Western diplomats said Blinken’s trip sent a well-timed signal to Moscow to rethink its aims. “The U.S. delegation visiting, and saying we are standing by Ukraine, means that the Russian military should take this into consideration,” Kaimo Kuusk, the Estonian ambassador to Ukraine, told Foreign Policy.
While tensions have somewhat subsided, Russia hasn’t removed all of its military forces from the region, meaning the specter of a new phase of conflict still hangs over Kyiv. “There’s still a real threat to southeastern Ukraine from the Black Sea,” Taylor said. “Putin is testing, pushing, probing to see what he might accomplish. When he gets pushback, he seems to at least partially back down.”
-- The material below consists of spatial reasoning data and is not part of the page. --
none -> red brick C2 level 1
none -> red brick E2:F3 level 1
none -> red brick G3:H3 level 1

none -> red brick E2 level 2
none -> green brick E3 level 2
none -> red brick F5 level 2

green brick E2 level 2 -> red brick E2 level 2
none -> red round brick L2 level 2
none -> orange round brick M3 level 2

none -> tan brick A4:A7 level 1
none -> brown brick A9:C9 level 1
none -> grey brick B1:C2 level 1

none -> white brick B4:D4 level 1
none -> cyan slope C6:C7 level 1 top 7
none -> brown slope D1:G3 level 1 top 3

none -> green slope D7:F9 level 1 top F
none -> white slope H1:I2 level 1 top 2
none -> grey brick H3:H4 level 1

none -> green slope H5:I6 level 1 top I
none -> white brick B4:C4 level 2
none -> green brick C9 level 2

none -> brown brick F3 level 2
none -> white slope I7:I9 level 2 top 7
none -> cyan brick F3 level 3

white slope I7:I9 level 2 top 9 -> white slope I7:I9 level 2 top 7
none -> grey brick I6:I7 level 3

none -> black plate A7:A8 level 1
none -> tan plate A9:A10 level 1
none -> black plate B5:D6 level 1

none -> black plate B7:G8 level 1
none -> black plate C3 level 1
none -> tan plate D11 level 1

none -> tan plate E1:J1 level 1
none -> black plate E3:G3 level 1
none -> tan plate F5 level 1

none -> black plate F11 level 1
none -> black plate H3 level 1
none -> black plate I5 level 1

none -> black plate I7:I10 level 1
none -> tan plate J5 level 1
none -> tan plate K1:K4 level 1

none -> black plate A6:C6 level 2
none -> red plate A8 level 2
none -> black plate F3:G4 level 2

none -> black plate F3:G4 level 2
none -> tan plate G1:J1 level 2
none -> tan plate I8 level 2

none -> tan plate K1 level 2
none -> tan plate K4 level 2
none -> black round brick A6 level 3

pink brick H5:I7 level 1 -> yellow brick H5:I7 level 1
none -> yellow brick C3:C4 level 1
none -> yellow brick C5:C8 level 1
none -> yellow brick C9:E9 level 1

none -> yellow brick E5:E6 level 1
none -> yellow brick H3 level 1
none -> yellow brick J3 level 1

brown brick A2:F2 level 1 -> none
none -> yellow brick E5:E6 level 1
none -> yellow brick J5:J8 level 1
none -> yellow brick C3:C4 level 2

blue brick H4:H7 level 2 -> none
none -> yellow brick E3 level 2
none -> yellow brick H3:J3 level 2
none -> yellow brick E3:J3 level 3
“We’ll continue to strengthen our security partnership in close collaboration with you to make sure that Ukraine can defend itself against aggression,” Blinken said during a press conference with Zelensky on Thursday. “We’re aware that Russia has withdrawn some forces from the border of Ukraine, but we also see that significant forces remain there, significant equipment remains there. We’re monitoring the situation very, very closely.”
Kuusk, the Estonian ambassador, said with peace talks between Kyiv and Moscow largely stalled and the conflict in limbo, Russia is using military mobilizations to try to frighten Ukraine to gain back leverage.
“Russia has run out of leverage. What does it have? It has corrupt money, or it has force. And with the current leadership in Ukraine, it seems that corrupt money is not working.”